Abe tuvo que suavizar su posición sobre Corea del Norte debido al acuerdo, a pesar del tema de los rehenes, cuyos plagios Kim Jong-il reconoció en 2002. De hecho, según el mismo diario fue más allá:
“[El acuerdo es una] mala noticia para Abe. El primer ministro sigue afirmando que Japón no proveerá asistencia energética a Corea del Norte hasta que se resuelva el asunto de los secuestros de ciudadanos japonesas por parte de Pyongyang. […] En la última ronda de discusiones relacionada a los diálogos a seis bandas, Japón dependió de EUA para sacar adelante el diálogo con Corea del Norte. […] En sus discusiones con el vicecanciller norcoreano Kim Kye Gwan, el secretario asistente de Estado de EUA Christopher Hill dijo que su país no accedería a crear un grupo de trabajo para discutir la normalización de las relaciones entre EUA y Corea del Norte a menos que otro grupo se creara para los lazos entre Japón y Corea del Norte. Oficiales japoneses dijeron que sus esfuerzos de lobby condujeron a una cláusula en el acuerdo por la cual EUA empezaría a trabajar en la eliminación de Corea del Norte de la lista de países que apoyan el terrorismo. [Ellos] querían que se incluyera esa cláusula porque [esas charlas] probablemente forzarían a tratar el tema de los secuestros[, pues ello] es uno de los elementos incluidos en la designación de Corea del Norte como estado patrocinador del terrorismo. Pero Washington y Pyongyang podrían proceder a eliminar a Corea del Norte de la lista sin que haya progreso alguno en el tema de los rehenes”.
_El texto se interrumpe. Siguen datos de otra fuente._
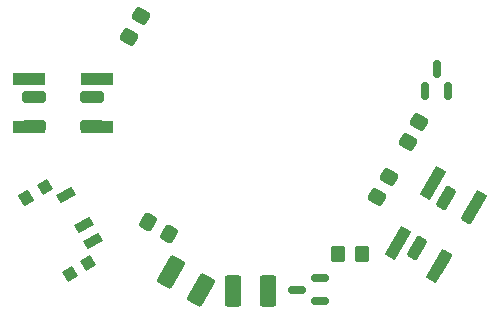
<source format=gbr>
%TF.GenerationSoftware,KiCad,Pcbnew,(6.0.5-0)*%
%TF.CreationDate,2022-06-08T15:30:43+08:00*%
%TF.ProjectId,dtl,64746c2e-6b69-4636-9164-5f7063625858,rev?*%
%TF.SameCoordinates,Original*%
%TF.FileFunction,Paste,Top*%
%TF.FilePolarity,Positive*%
%FSLAX46Y46*%
G04 Gerber Fmt 4.6, Leading zero omitted, Abs format (unit mm)*
G04 Created by KiCad (PCBNEW (6.0.5-0)) date 2022-06-08 15:30:43*
%MOMM*%
%LPD*%
G01*
G04 APERTURE LIST*
G04 Aperture macros list*
%AMRoundRect*
0 Rectangle with rounded corners*
0 $1 Rounding radius*
0 $2 $3 $4 $5 $6 $7 $8 $9 X,Y pos of 4 corners*
0 Add a 4 corners polygon primitive as box body*
4,1,4,$2,$3,$4,$5,$6,$7,$8,$9,$2,$3,0*
0 Add four circle primitives for the rounded corners*
1,1,$1+$1,$2,$3*
1,1,$1+$1,$4,$5*
1,1,$1+$1,$6,$7*
1,1,$1+$1,$8,$9*
0 Add four rect primitives between the rounded corners*
20,1,$1+$1,$2,$3,$4,$5,0*
20,1,$1+$1,$4,$5,$6,$7,0*
20,1,$1+$1,$6,$7,$8,$9,0*
20,1,$1+$1,$8,$9,$2,$3,0*%
%AMRotRect*
0 Rectangle, with rotation*
0 The origin of the aperture is its center*
0 $1 length*
0 $2 width*
0 $3 Rotation angle, in degrees counterclockwise*
0 Add horizontal line*
21,1,$1,$2,0,0,$3*%
G04 Aperture macros list end*
%ADD10RotRect,0.800000X1.500000X300.000000*%
%ADD11RotRect,1.000000X1.000000X300.000000*%
%ADD12RotRect,1.100000X1.000000X300.000000*%
%ADD13RoundRect,0.250000X0.350000X0.450000X-0.350000X0.450000X-0.350000X-0.450000X0.350000X-0.450000X0*%
%ADD14RoundRect,0.250001X-0.938035X-0.699727X-0.136964X-1.162226X0.938035X0.699727X0.136964X1.162226X0*%
%ADD15RoundRect,0.150000X0.587500X0.150000X-0.587500X0.150000X-0.587500X-0.150000X0.587500X-0.150000X0*%
%ADD16RoundRect,0.150000X0.150000X-0.587500X0.150000X0.587500X-0.150000X0.587500X-0.150000X-0.587500X0*%
%ADD17RoundRect,0.250000X0.214711X-0.528109X0.564711X0.078109X-0.214711X0.528109X-0.564711X-0.078109X0*%
%ADD18RoundRect,0.250000X-0.750000X0.250000X-0.750000X-0.250000X0.750000X-0.250000X0.750000X0.250000X0*%
%ADD19R,2.800000X1.000000*%
%ADD20RoundRect,0.250001X0.462499X1.074999X-0.462499X1.074999X-0.462499X-1.074999X0.462499X-1.074999X0*%
%ADD21RotRect,2.800000X1.000000X240.000000*%
%ADD22RoundRect,0.250000X-0.591506X-0.524519X-0.158494X-0.774519X0.591506X0.524519X0.158494X0.774519X0*%
%ADD23RoundRect,0.250000X-0.214711X0.528109X-0.564711X-0.078109X0.214711X-0.528109X0.564711X0.078109X0*%
%ADD24RoundRect,0.250000X-0.528109X-0.214711X0.078109X-0.564711X0.528109X0.214711X-0.078109X0.564711X0*%
G04 APERTURE END LIST*
D10*
%TO.C,SW3*%
X130709087Y-68351443D03*
X132209087Y-70949519D03*
X132959087Y-72248557D03*
D11*
X128858254Y-67745706D03*
X132558254Y-74154294D03*
D12*
X127299408Y-68645706D03*
D11*
X130999408Y-75054294D03*
%TD*%
D13*
%TO.C,R10*%
X155700000Y-73400000D03*
X153700000Y-73400000D03*
%TD*%
D14*
%TO.C,D3*%
X139523574Y-74912500D03*
X142100000Y-76400000D03*
%TD*%
D15*
%TO.C,Q2*%
X152137500Y-77350000D03*
X152137500Y-75450000D03*
X150262500Y-76400000D03*
%TD*%
D16*
%TO.C,Q5*%
X161100000Y-59600000D03*
X163000000Y-59600000D03*
X162050000Y-57725000D03*
%TD*%
D17*
%TO.C,R13*%
X157000000Y-68566025D03*
X158000000Y-66833975D03*
%TD*%
D18*
%TO.C,SW11*%
X132900000Y-62500000D03*
X127950000Y-62500000D03*
X132850000Y-60100000D03*
X127950000Y-60100000D03*
%TD*%
D19*
%TO.C,SW13*%
X133300000Y-62600000D03*
X127500000Y-62600000D03*
X133300000Y-58600000D03*
X127500000Y-58600000D03*
%TD*%
D20*
%TO.C,D6*%
X147787500Y-76500000D03*
X144812500Y-76500000D03*
%TD*%
D21*
%TO.C,SW12*%
X165182051Y-69388526D03*
X162282051Y-74411474D03*
X161717949Y-67388526D03*
X158817949Y-72411474D03*
%TD*%
D22*
%TO.C,SW4*%
X164963461Y-69806699D03*
X162488461Y-74093525D03*
X162860000Y-68650000D03*
X160410000Y-72893525D03*
%TD*%
D17*
%TO.C,R14*%
X159600000Y-63932050D03*
X160600000Y-62200000D03*
%TD*%
D23*
%TO.C,R5*%
X137031705Y-53254927D03*
X136031705Y-54986977D03*
%TD*%
D24*
%TO.C,R8*%
X137627950Y-70650000D03*
X139360000Y-71650000D03*
%TD*%
M02*

</source>
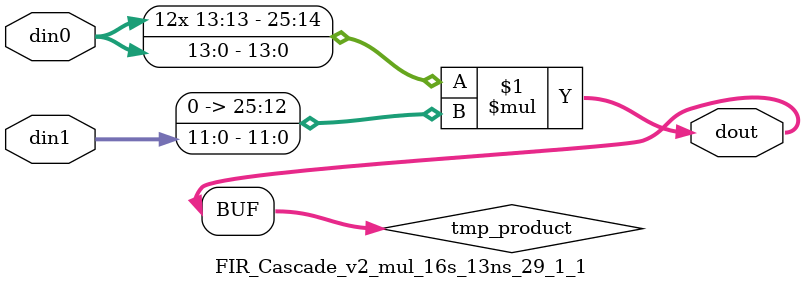
<source format=v>

`timescale 1 ns / 1 ps

 module FIR_Cascade_v2_mul_16s_13ns_29_1_1(din0, din1, dout);
parameter ID = 1;
parameter NUM_STAGE = 0;
parameter din0_WIDTH = 14;
parameter din1_WIDTH = 12;
parameter dout_WIDTH = 26;

input [din0_WIDTH - 1 : 0] din0; 
input [din1_WIDTH - 1 : 0] din1; 
output [dout_WIDTH - 1 : 0] dout;

wire signed [dout_WIDTH - 1 : 0] tmp_product;


























assign tmp_product = $signed(din0) * $signed({1'b0, din1});









assign dout = tmp_product;





















endmodule

</source>
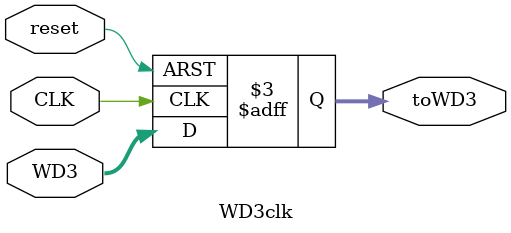
<source format=v>
`timescale 1ns / 1ps


module WD3clk(CLK,reset,WD3,toWD3);
input CLK,reset;
input [31:0]WD3;
output reg[31:0]toWD3;
always@(posedge CLK or negedge reset)
begin
if(!reset)
toWD3=32'b0;
else
toWD3=WD3;
end
endmodule

</source>
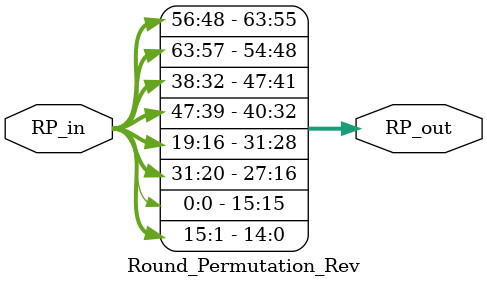
<source format=v>
`timescale 1ns / 1ps

module Round_Permutation_Rev(
    input  [63:0] RP_in,
    output [63:0] RP_out
);


assign RP_out[15:0]  = {RP_in[0], RP_in[15:1]};
assign RP_out[31:16] = {RP_in[19:16], RP_in[31:20]};
assign RP_out[47:32] = {RP_in[38:32], RP_in[47:39]};
assign RP_out[63:48] = {RP_in[56:48], RP_in[63:57]};





endmodule
</source>
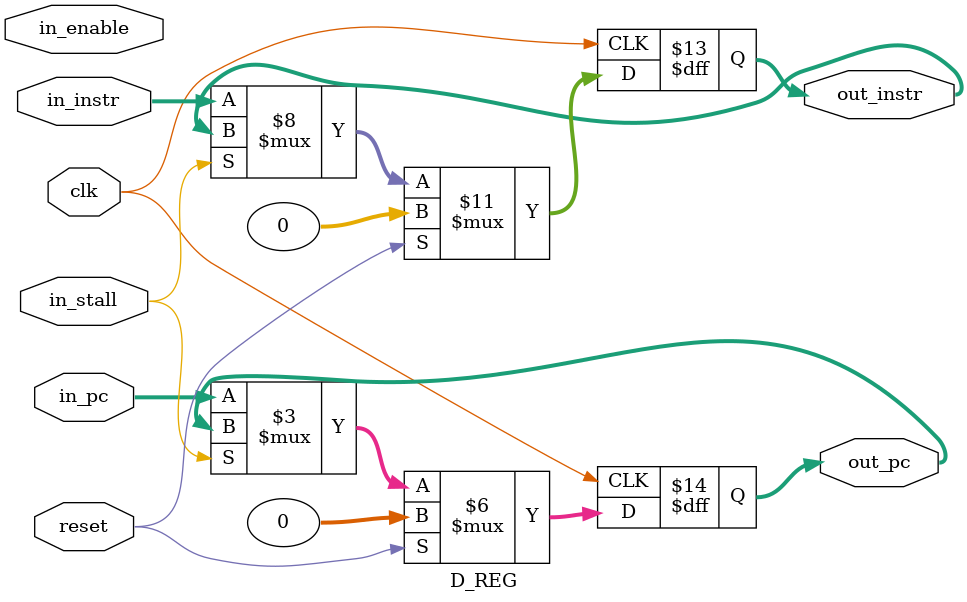
<source format=v>
`timescale 1ns/1ps
`include "_const.v"

module D_REG (
    input clk,
    input reset,
    input        in_stall,
    input        in_enable,

    input [31:0] in_instr,
    input [31:0] in_pc,

    output reg [31:0] out_instr,
    output reg [31:0] out_pc
);

    always @(posedge clk) begin
        if (reset) begin
            out_instr <= 0;
            out_pc    <= 0;
        end else if (!in_stall) begin
            out_instr <= in_instr;
            out_pc    <= in_pc;
        end
    end

endmodule
</source>
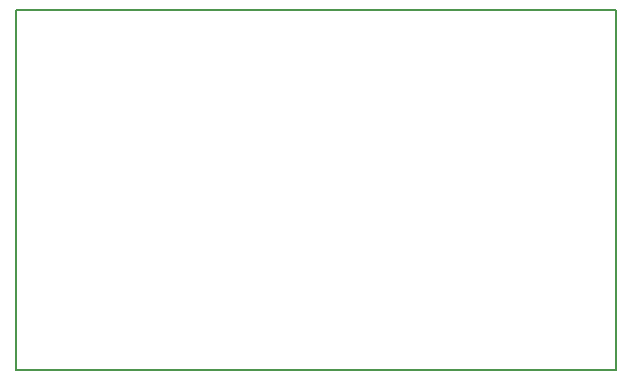
<source format=gbr>
G04 #@! TF.FileFunction,Profile,NP*
%FSLAX46Y46*%
G04 Gerber Fmt 4.6, Leading zero omitted, Abs format (unit mm)*
G04 Created by KiCad (PCBNEW 4.0.6-e0-6349~53~ubuntu16.04.1) date Thu Aug 24 17:13:08 2017*
%MOMM*%
%LPD*%
G01*
G04 APERTURE LIST*
%ADD10C,0.100000*%
%ADD11C,0.150000*%
G04 APERTURE END LIST*
D10*
D11*
X124460000Y-118110000D02*
X124460000Y-87630000D01*
X175260000Y-118110000D02*
X124460000Y-118110000D01*
X175260000Y-87630000D02*
X175260000Y-118110000D01*
X124460000Y-87630000D02*
X175260000Y-87630000D01*
M02*

</source>
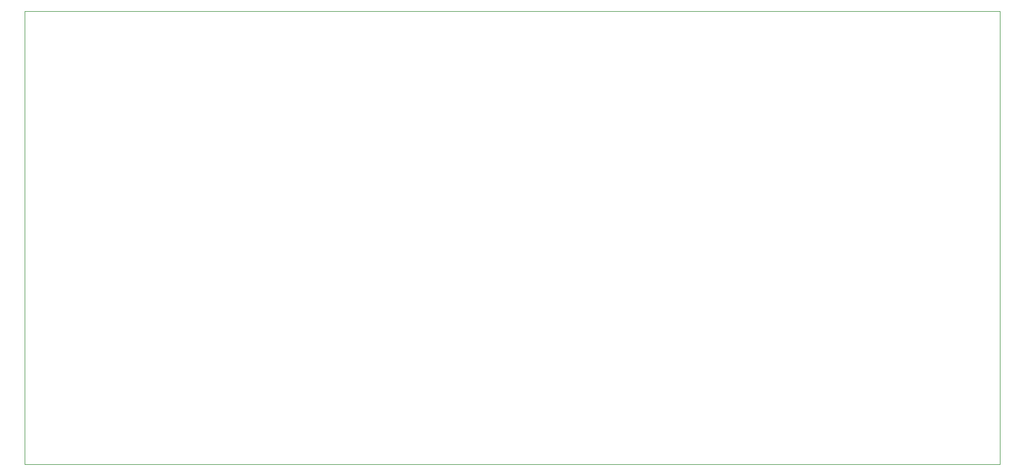
<source format=gbr>
%TF.GenerationSoftware,KiCad,Pcbnew,8.0.3-8.0.3-0~ubuntu22.04.1*%
%TF.CreationDate,2024-07-02T20:32:37+02:00*%
%TF.ProjectId,nixieclock,6e697869-6563-46c6-9f63-6b2e6b696361,rev?*%
%TF.SameCoordinates,Original*%
%TF.FileFunction,Profile,NP*%
%FSLAX46Y46*%
G04 Gerber Fmt 4.6, Leading zero omitted, Abs format (unit mm)*
G04 Created by KiCad (PCBNEW 8.0.3-8.0.3-0~ubuntu22.04.1) date 2024-07-02 20:32:37*
%MOMM*%
%LPD*%
G01*
G04 APERTURE LIST*
%TA.AperFunction,Profile*%
%ADD10C,0.050000*%
%TD*%
G04 APERTURE END LIST*
D10*
X27940000Y-22860000D02*
X175260000Y-22860000D01*
X175260000Y-91440000D01*
X27940000Y-91440000D01*
X27940000Y-22860000D01*
M02*

</source>
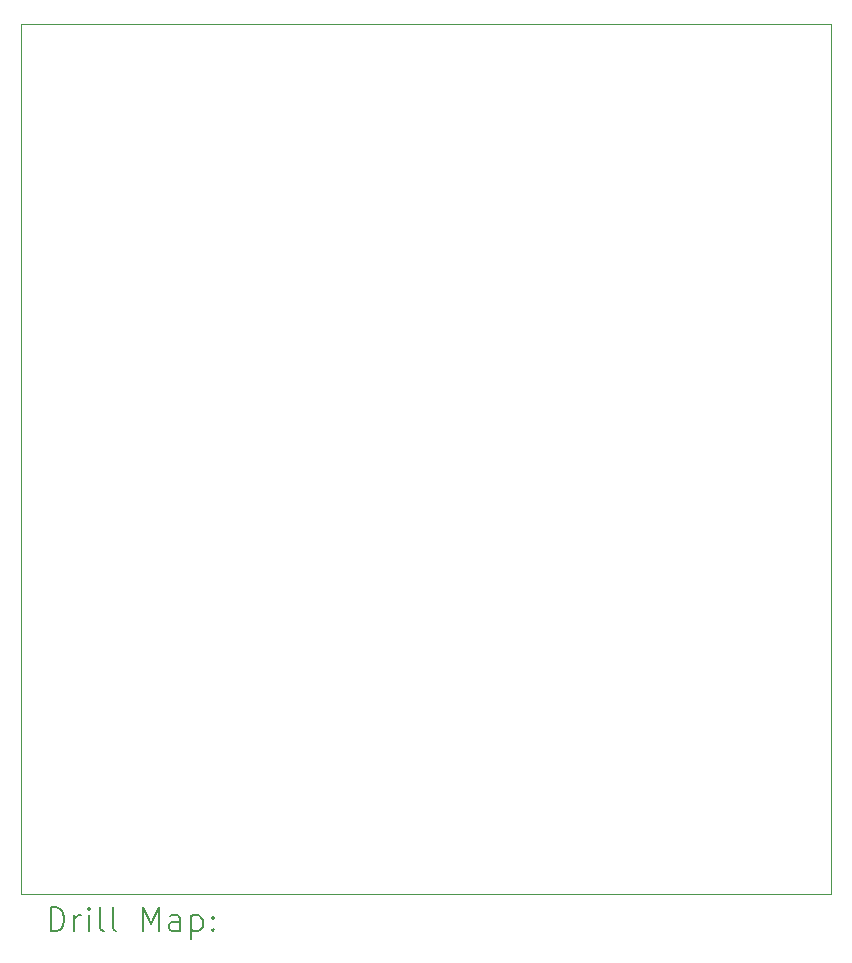
<source format=gbr>
%TF.GenerationSoftware,KiCad,Pcbnew,(6.0.9)*%
%TF.CreationDate,2022-12-01T15:56:27+01:00*%
%TF.ProjectId,Twin-T,5477696e-2d54-42e6-9b69-6361645f7063,rev?*%
%TF.SameCoordinates,Original*%
%TF.FileFunction,Drillmap*%
%TF.FilePolarity,Positive*%
%FSLAX45Y45*%
G04 Gerber Fmt 4.5, Leading zero omitted, Abs format (unit mm)*
G04 Created by KiCad (PCBNEW (6.0.9)) date 2022-12-01 15:56:27*
%MOMM*%
%LPD*%
G01*
G04 APERTURE LIST*
%ADD10C,0.100000*%
%ADD11C,0.200000*%
G04 APERTURE END LIST*
D10*
X17754600Y-13309600D02*
X17754600Y-5943600D01*
X17754600Y-5943600D02*
X10896600Y-5943600D01*
X10896600Y-13309600D02*
X17754600Y-13309600D01*
X10896600Y-5943600D02*
X10896600Y-13309600D01*
D11*
X11149219Y-13625076D02*
X11149219Y-13425076D01*
X11196838Y-13425076D01*
X11225409Y-13434600D01*
X11244457Y-13453648D01*
X11253981Y-13472695D01*
X11263505Y-13510790D01*
X11263505Y-13539362D01*
X11253981Y-13577457D01*
X11244457Y-13596505D01*
X11225409Y-13615552D01*
X11196838Y-13625076D01*
X11149219Y-13625076D01*
X11349219Y-13625076D02*
X11349219Y-13491743D01*
X11349219Y-13529838D02*
X11358743Y-13510790D01*
X11368267Y-13501267D01*
X11387314Y-13491743D01*
X11406362Y-13491743D01*
X11473028Y-13625076D02*
X11473028Y-13491743D01*
X11473028Y-13425076D02*
X11463505Y-13434600D01*
X11473028Y-13444124D01*
X11482552Y-13434600D01*
X11473028Y-13425076D01*
X11473028Y-13444124D01*
X11596838Y-13625076D02*
X11577790Y-13615552D01*
X11568267Y-13596505D01*
X11568267Y-13425076D01*
X11701600Y-13625076D02*
X11682552Y-13615552D01*
X11673028Y-13596505D01*
X11673028Y-13425076D01*
X11930171Y-13625076D02*
X11930171Y-13425076D01*
X11996838Y-13567933D01*
X12063505Y-13425076D01*
X12063505Y-13625076D01*
X12244457Y-13625076D02*
X12244457Y-13520314D01*
X12234933Y-13501267D01*
X12215886Y-13491743D01*
X12177790Y-13491743D01*
X12158743Y-13501267D01*
X12244457Y-13615552D02*
X12225409Y-13625076D01*
X12177790Y-13625076D01*
X12158743Y-13615552D01*
X12149219Y-13596505D01*
X12149219Y-13577457D01*
X12158743Y-13558409D01*
X12177790Y-13548886D01*
X12225409Y-13548886D01*
X12244457Y-13539362D01*
X12339695Y-13491743D02*
X12339695Y-13691743D01*
X12339695Y-13501267D02*
X12358743Y-13491743D01*
X12396838Y-13491743D01*
X12415886Y-13501267D01*
X12425409Y-13510790D01*
X12434933Y-13529838D01*
X12434933Y-13586981D01*
X12425409Y-13606028D01*
X12415886Y-13615552D01*
X12396838Y-13625076D01*
X12358743Y-13625076D01*
X12339695Y-13615552D01*
X12520648Y-13606028D02*
X12530171Y-13615552D01*
X12520648Y-13625076D01*
X12511124Y-13615552D01*
X12520648Y-13606028D01*
X12520648Y-13625076D01*
X12520648Y-13501267D02*
X12530171Y-13510790D01*
X12520648Y-13520314D01*
X12511124Y-13510790D01*
X12520648Y-13501267D01*
X12520648Y-13520314D01*
M02*

</source>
Así las cosas, Abe la ve negra. La decepción es tan enorme que el vicepresidente estadounidense Dick Cheney realizó una sorpresiva visita a Tokio para reafirmar la amistad de ambos países. Mientras tanto, las dos Coreas empiezan justo el día de hoy una serie de charlas tendientes a normalizar sus propias relaciones (aún más), después de las pruebas nucleares de octubre pasado. China festeja su papel de mediador en el acuerdo, mientras Rusia permanece a la espera, al igual que todos nosotros. Algunos se atreven a decir que no ha pasado nada, bien sea por la ambigüedad en los términos del acuerdo (ni “desarme” ni “arma” aparecen en el texto del mismo), o porque ni Corea del Norte, a pesar de la cuantiosa ayuda que va a recibir, ganó, ni Washington, a pesar de las en apariencia gigantescas concesiones, perdió. Por su parte, Japón se sentirá “traicionado” un tiempo más y Pyongyang, tras haber hecho su mejor negociación, parece disfrutar del éxito conseguido.